§ Prompt
Copy the text of every record below line for line without changing anything, and leave the pictures out of your answer.

[Dataset entries]
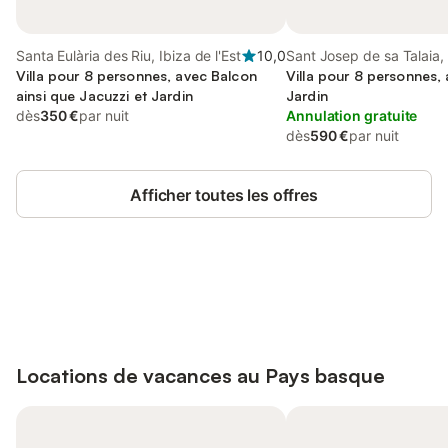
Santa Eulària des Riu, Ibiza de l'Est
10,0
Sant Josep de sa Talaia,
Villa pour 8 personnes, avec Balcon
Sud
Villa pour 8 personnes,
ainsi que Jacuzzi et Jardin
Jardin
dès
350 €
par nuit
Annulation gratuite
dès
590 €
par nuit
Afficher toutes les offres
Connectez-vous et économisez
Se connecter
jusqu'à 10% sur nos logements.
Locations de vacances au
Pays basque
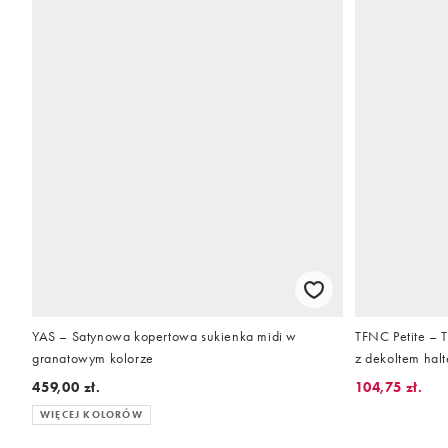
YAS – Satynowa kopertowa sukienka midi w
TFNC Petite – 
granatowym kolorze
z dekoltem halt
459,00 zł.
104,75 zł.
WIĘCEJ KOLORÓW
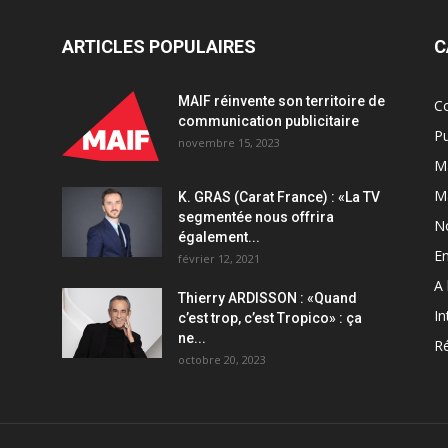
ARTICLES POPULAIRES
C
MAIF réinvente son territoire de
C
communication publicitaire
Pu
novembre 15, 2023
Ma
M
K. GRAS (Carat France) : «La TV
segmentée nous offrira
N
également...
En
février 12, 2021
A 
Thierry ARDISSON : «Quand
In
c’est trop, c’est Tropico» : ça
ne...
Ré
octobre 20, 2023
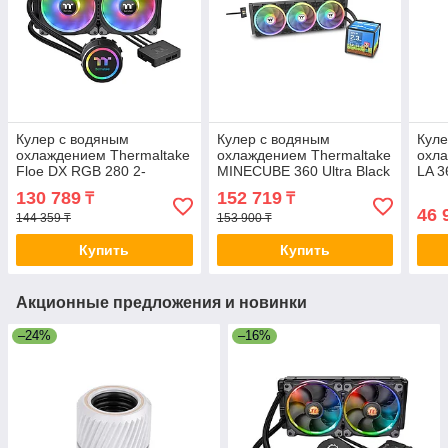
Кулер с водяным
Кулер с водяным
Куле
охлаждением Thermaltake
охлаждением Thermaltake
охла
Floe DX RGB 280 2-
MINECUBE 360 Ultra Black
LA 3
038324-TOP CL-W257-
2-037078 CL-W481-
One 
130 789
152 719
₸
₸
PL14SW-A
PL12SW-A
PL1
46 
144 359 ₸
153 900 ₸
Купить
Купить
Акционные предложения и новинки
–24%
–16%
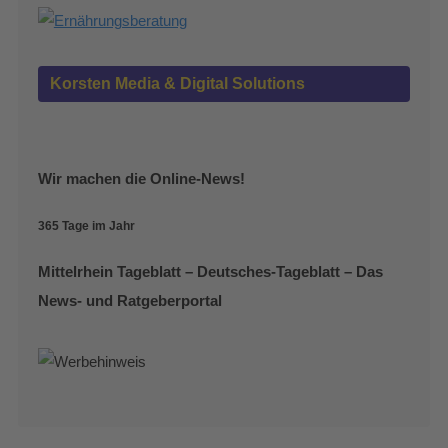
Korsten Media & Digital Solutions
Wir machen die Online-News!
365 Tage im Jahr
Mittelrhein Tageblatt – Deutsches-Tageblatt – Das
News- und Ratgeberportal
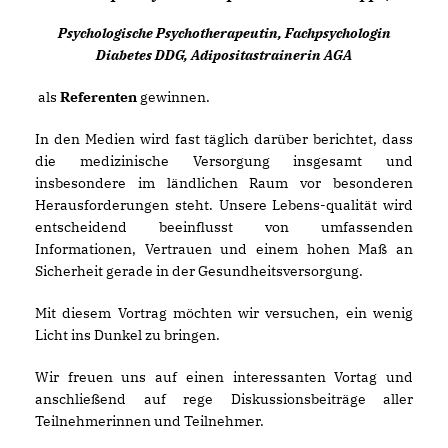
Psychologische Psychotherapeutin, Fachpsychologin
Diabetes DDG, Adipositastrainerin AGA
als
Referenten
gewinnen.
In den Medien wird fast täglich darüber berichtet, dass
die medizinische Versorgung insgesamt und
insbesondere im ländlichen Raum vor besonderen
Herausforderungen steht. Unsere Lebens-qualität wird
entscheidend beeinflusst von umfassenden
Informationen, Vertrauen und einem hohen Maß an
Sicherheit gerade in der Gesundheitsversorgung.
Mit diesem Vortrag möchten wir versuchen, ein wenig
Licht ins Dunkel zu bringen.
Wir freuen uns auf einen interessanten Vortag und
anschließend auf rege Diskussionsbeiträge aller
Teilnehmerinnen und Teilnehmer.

§ Solution below
Santa Eulària des Riu, Ibiza de l'Est
10,0
Sant Josep de sa Talaia,
Villa pour 8 personnes, avec Balcon
Sud
Villa pour 8 personnes,
ainsi que Jacuzzi et Jardin
Jardin
dès
350 €
par nuit
Annulation gratuite
dès
590 €
par nuit
Afficher toutes les offres
Connectez-vous et économisez
Se connecter
jusqu'à 10% sur nos logements.
Locations de vacances au
Pays basque
YAS – Satynowa kopertowa sukienka midi w
TFNC Petite – 
granatowym kolorze
z dekoltem halt
459,00 zł.
104,75 zł.
WIĘCEJ KOLORÓW
ARTICLES POPULAIRES
C
MAIF réinvente son territoire de
C
communication publicitaire
Pu
novembre 15, 2023
Ma
M
K. GRAS (Carat France) : «La TV
segmentée nous offrira
N
également...
En
février 12, 2021
A 
Thierry ARDISSON : «Quand
In
c’est trop, c’est Tropico» : ça
ne...
Ré
octobre 20, 2023
Кулер с водяным
Кулер с водяным
Куле
охлаждением Thermaltake
охлаждением Thermaltake
охла
Floe DX RGB 280 2-
MINECUBE 360 Ultra Black
LA 3
038324-TOP CL-W257-
2-037078 CL-W481-
One 
130 789
152 719
₸
₸
PL14SW-A
PL12SW-A
PL1
46 
144 359 ₸
153 900 ₸
Купить
Купить
Акционные предложения и новинки
–24%
–16%
Korsten Media & Digital Solutions
Wir machen die Online-News!
365 Tage im Jahr
Mittelrhein Tageblatt – Deutsches-Tageblatt – Das
News- und Ratgeberportal
Psychologische Psychotherapeutin, Fachpsychologin
Diabetes DDG, Adipositastrainerin AGA
als
Referenten
gewinnen.
In den Medien wird fast täglich darüber berichtet, dass
die medizinische Versorgung insgesamt und
insbesondere im ländlichen Raum vor besonderen
Herausforderungen steht. Unsere Lebens-qualität wird
entscheidend beeinflusst von umfassenden
Informationen, Vertrauen und einem hohen Maß an
Sicherheit gerade in der Gesundheitsversorgung.
Mit diesem Vortrag möchten wir versuchen, ein wenig
Licht ins Dunkel zu bringen.
Wir freuen uns auf einen interessanten Vortag und
anschließend auf rege Diskussionsbeiträge aller
Teilnehmerinnen und Teilnehmer.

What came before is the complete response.